Adoecemos quando amamos

Luciene Godoy

O amor é um laço, uma relação que criamos com o outro para não ficarmos sós.

É o que de melhor conseguimos criar para substituir – ou bem ou mal – a perda da fusão, a ligação primeira, totalizante, com o corpo da mãe, que deixou em nós as marcas de uma existência sem separação. É um modo de existir que todos nós um dia tivemos.

Chamamos à relação que se estabelece nesse primeiro momento da vida humana e que se dá do nascimento até mais ou menos o sexto mês de idade de “díade”. A própria definição da palavra díade é um conjunto em que dois formam um. A mãe entra com o psiquismo (a capacidade de cuidar) e o bebê com o seu corpo em total desamparo e dependência.

A mitologia grega, primeira grande tentativa do homem de expressar os grandes dramas subjetivos humanos, descreve o amor como o encontro (desencontro?!!) de Pênia e Poros do qual surgirá Eros, o deus do amor.

Pênia, pobre e necessitada e Poros, possuidor das qualidades e belezas que faltavam a ela. Ali se encontravam armadas as condições para o acontecimento do amor: um necessitado que se dirige a um possuidor. No Banquete de Platão o érastès (amante) se dirige ao érôménos (amado) e o circo está armado!

Nossa! Que expressão horrorosa para se referir a algo tão belo!

Chegamos ao ponto: será, sim, algo belo se conseguirmos, ao encontrar alguém “especial”, que nos toque, com quem adoramos conviver, não regredirmos à nossa primeira forma de amor – a fusional. Aquela da mãe-bebê.

Será belo se o amor for do tipo que se dá entre duas pessoas distintas e não o 2 em 1 da fusão. Entre dois adultos (que cresceram mesmo, não “criadultos” – crianças disfarçadas de adultos), onde cada um está, hora mais forte ou mais fraco, hora melhor ou pior. Revezando cada um nas suas posições subjetivas e nos seus estados de espírito, cada qual na sua luta para dar conta da vida (e não cobrar que o outro o faça), só que agora contando com a existência de um companheiro de viagem que pode, sim, torná-la muito mais prazerosa e significativa, mas não o nosso saco de lixo nem o carregador de pacotes dos nossos sofrimentos diários.

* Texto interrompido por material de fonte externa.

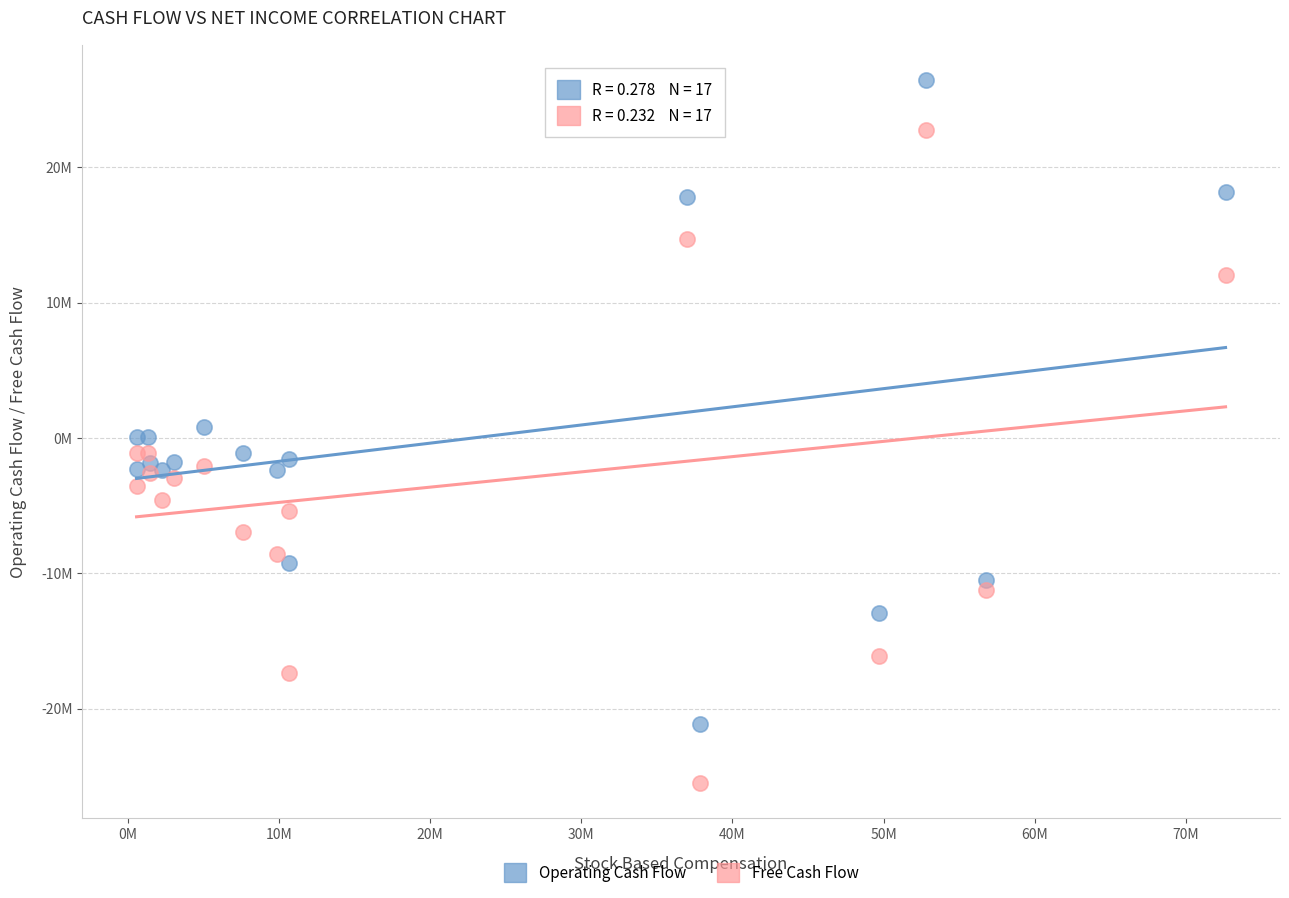

Which series contains the lowest Y value?

Free Cash Flow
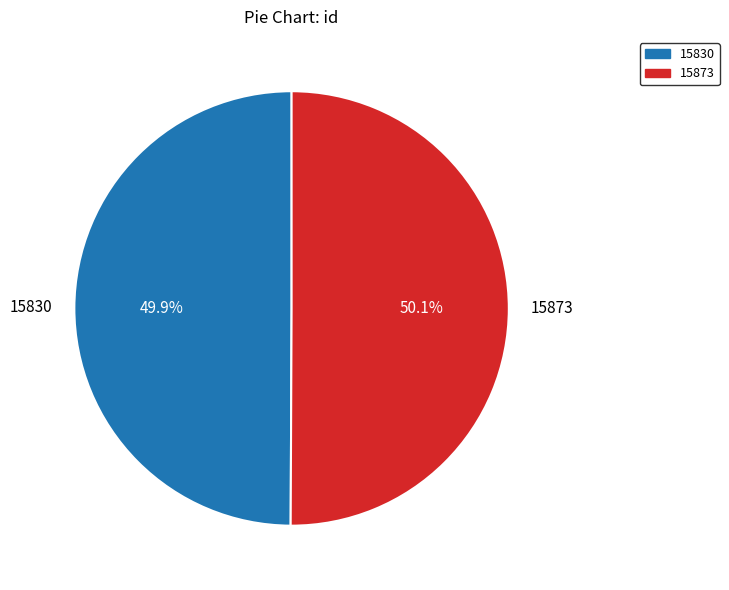

What is the ratio of the value at 15873 to the value at 15830?

1.0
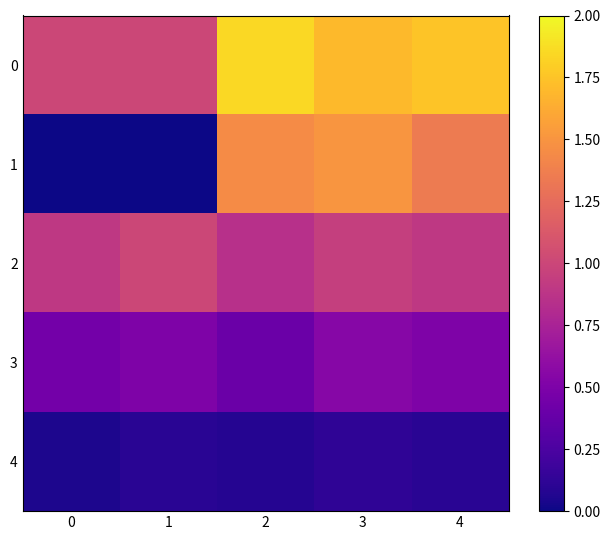

Rank the series by their maximum value, from highest to lowest.

0, 1, 2, 3, 4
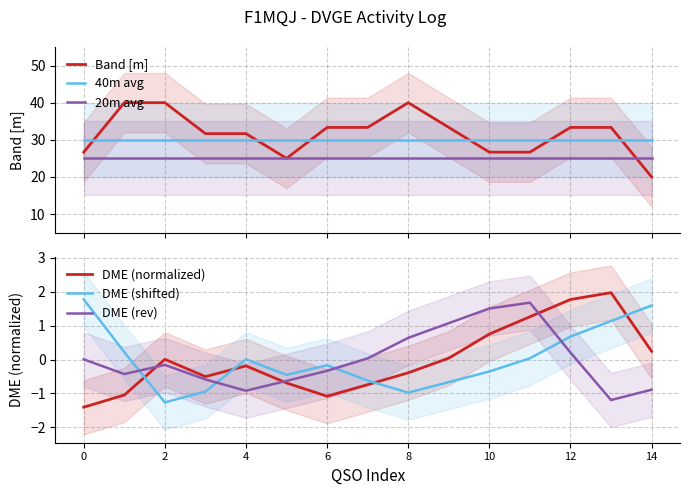

Is the value of DME (normalized) at 9 greater than the value of Band [m] at 14?

No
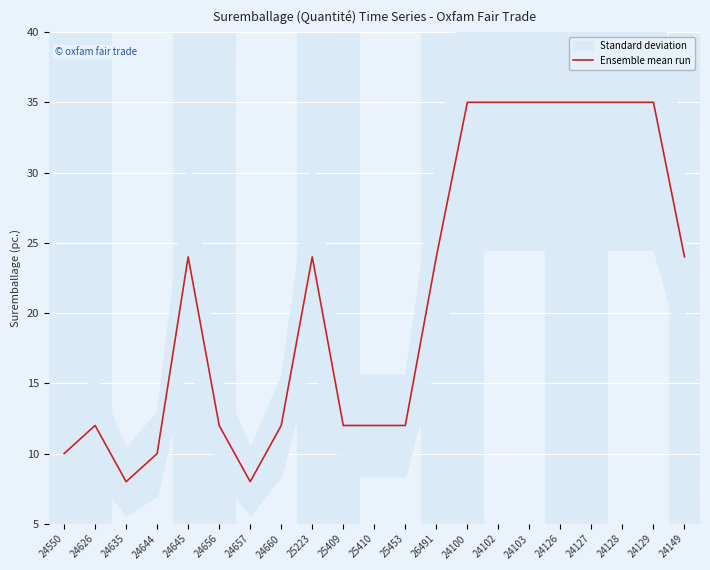

What is the difference between the maximum and minimum values?

27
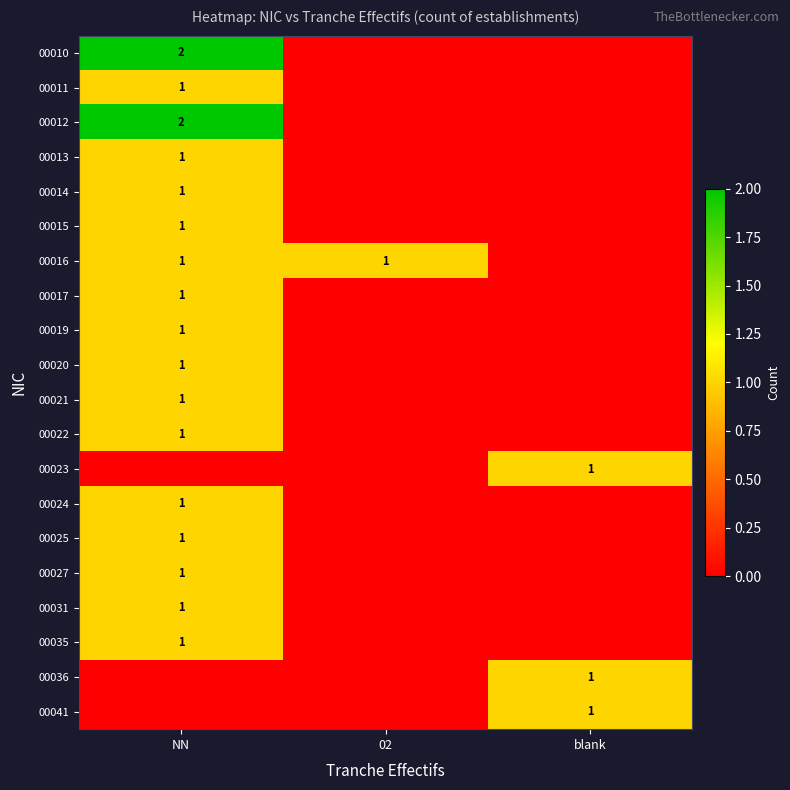

The value of 00019 at NN is 1. True or false?

True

Se não for assim, ao encontrarmos um amor, regrediremos, passaremos a ser dependentes de um outro, infelizes repetidores da fusão perdida.

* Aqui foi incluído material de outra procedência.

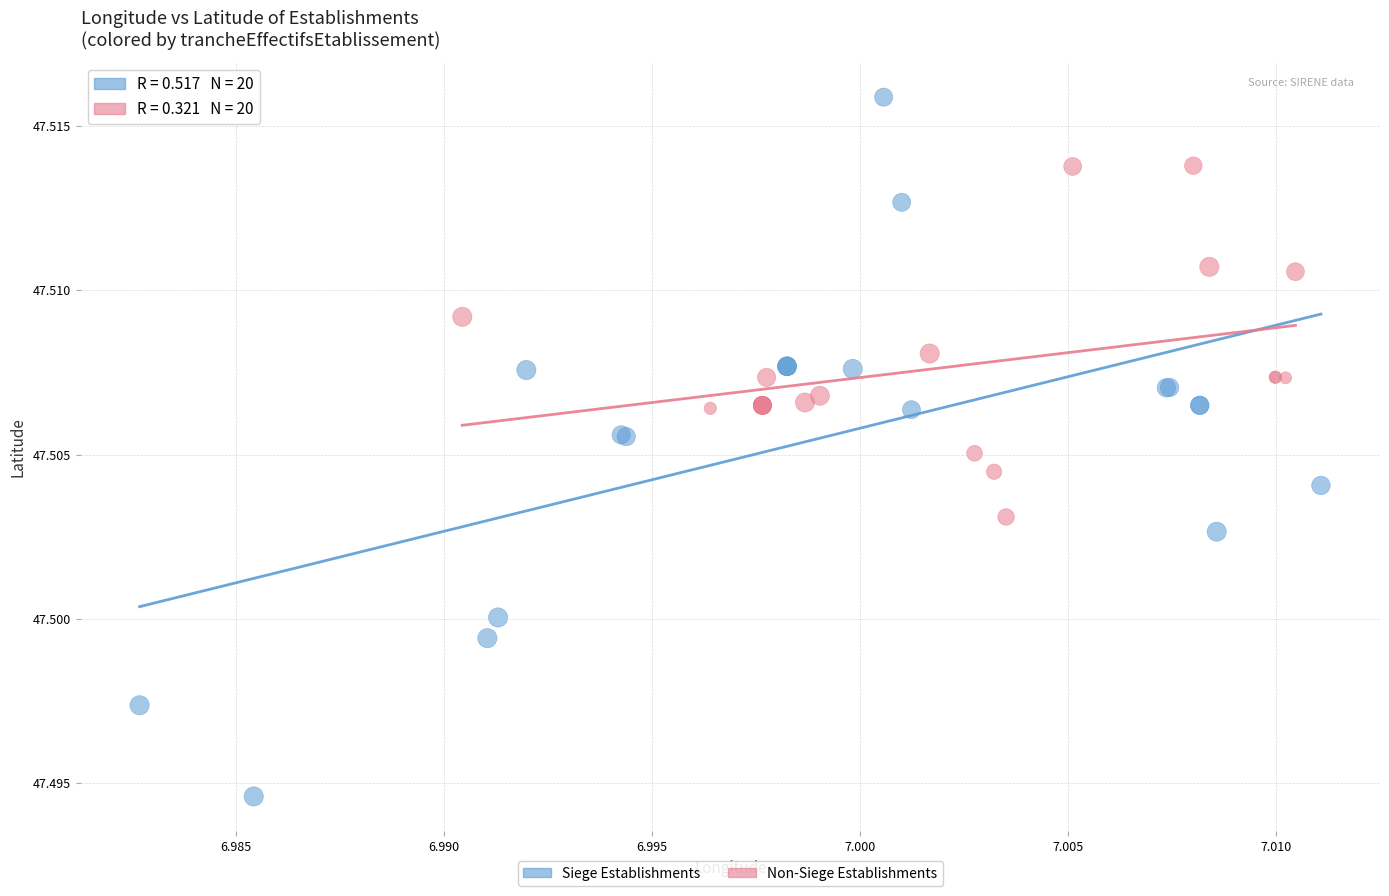

Which series reaches the maximum Y coordinate?

Siege Establishments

É por termos todos essa forma fusional de amor em nossa origem psíquica que corremos o enorme risco de adoecermos quando amamos.

Sabendo disso, estejamos  mais atentos para não cair na armadilha!

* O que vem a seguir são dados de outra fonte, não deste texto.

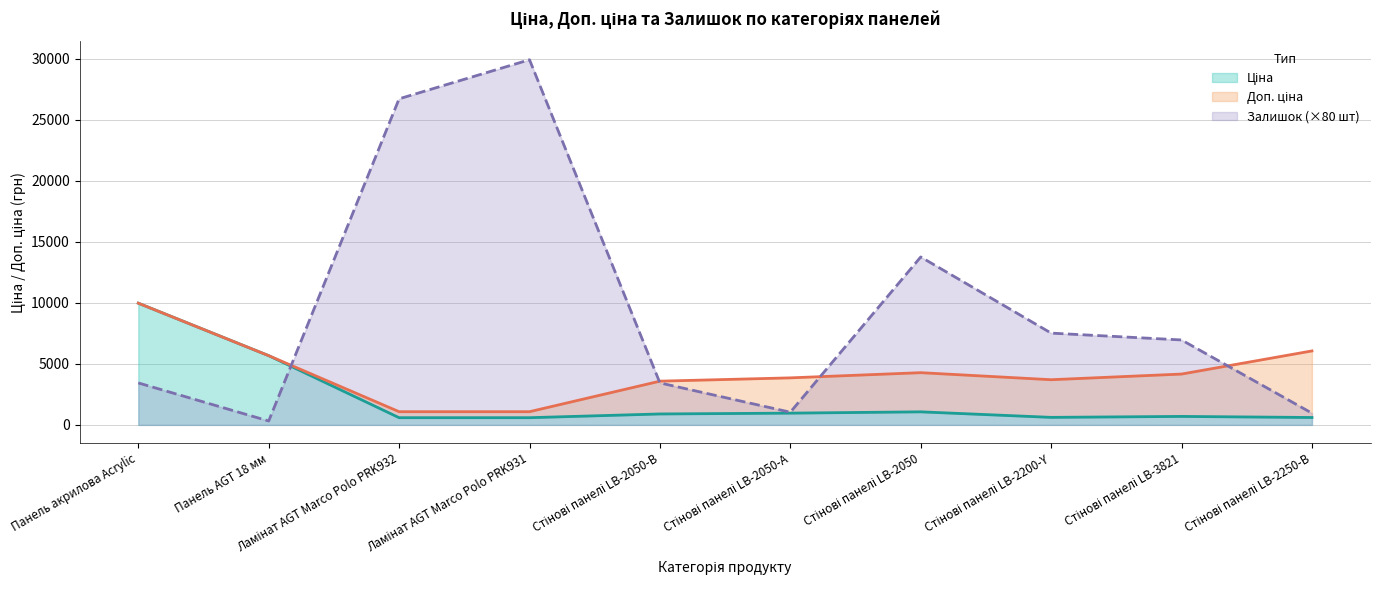

After their last crossing, which series has the higher values: Залишок or Доп. ціна?

Доп. ціна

Artigo publicado originalmente no jornal O Popular, em 4 de novembro de 2010.

Este post tem um comentário

  1. Maria Helena

    Luciene, como você faz isso comigo!
    Com a leitura deste artigo, você me fez voltar à minha primeira hora de análise, lá pelo ano de 2001, lembra? Eu adoeci tanto quando me apaixonei, que se não fosse você existir, talvez eu teria morrido de tanta paixão. Oh! tempo que eu sofri. Ainda bem que você me fez sair daquele sofrimento terrível. Obrigada, minha querida!
    Beijos da Maria Helena, sua discípula de sempre.